## The problem
What you return must be the exact lines of the material below, from the first through the one that has "Section 16. No", with no pictures and, please, nothing else.

## Working data
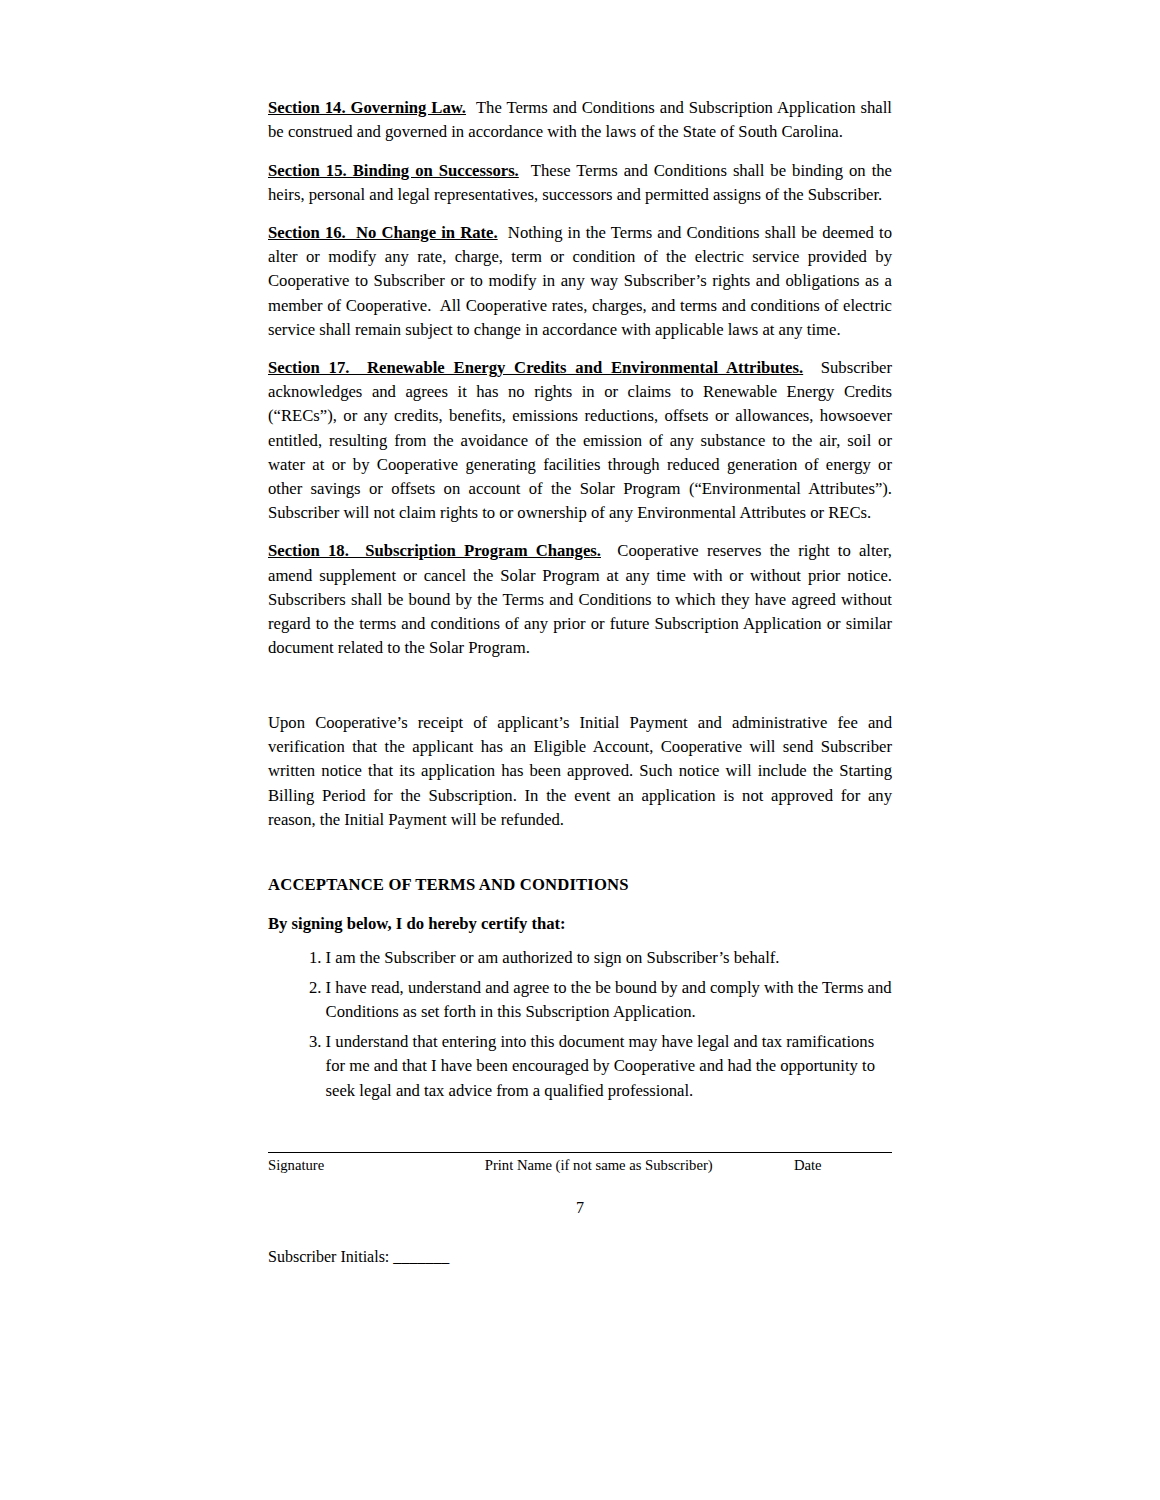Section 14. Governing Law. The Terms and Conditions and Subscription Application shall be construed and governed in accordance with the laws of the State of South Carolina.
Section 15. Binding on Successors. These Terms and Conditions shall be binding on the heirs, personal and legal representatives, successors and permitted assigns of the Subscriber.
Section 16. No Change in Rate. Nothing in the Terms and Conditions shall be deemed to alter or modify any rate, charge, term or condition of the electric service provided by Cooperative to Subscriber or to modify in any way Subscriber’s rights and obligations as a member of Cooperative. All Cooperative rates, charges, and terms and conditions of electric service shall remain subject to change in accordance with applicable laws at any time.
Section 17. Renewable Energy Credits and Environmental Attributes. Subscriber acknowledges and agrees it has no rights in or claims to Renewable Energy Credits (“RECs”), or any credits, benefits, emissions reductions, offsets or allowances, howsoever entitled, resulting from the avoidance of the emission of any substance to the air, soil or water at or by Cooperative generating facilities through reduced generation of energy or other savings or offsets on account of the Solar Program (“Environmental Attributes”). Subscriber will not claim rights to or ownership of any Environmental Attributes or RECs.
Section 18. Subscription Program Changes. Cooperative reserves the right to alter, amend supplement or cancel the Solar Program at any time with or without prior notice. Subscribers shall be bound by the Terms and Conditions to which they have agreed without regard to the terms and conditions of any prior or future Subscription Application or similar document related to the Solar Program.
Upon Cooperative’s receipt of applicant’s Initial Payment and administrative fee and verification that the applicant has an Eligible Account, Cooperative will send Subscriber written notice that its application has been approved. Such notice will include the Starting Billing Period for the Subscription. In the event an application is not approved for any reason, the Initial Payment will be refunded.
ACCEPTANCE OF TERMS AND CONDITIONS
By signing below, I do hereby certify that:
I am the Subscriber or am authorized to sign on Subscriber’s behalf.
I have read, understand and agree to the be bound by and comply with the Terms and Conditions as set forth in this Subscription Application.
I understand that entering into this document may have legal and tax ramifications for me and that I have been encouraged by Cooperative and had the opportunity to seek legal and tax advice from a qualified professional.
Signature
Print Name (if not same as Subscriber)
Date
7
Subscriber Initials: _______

## Written response
Section 14. Governing Law. The Terms and Conditions and Subscription Application shall be construed and governed in accordance with the laws of the State of South Carolina.
Section 15. Binding on Successors. These Terms and Conditions shall be binding on the heirs, personal and legal representatives, successors and permitted assigns of the Subscriber.
Section 16. No Change in Rate. Nothing in the Terms and Conditions shall be deemed to alter or modify any rate, charge, term or condition of the electric service provided by Cooperative to Subscriber or to modify in any way Subscriber’s rights and obligations as a member of Cooperative. All Cooperative rates, charges, and terms and conditions of electric service shall remain subject to change in accordance with applicable laws at any time.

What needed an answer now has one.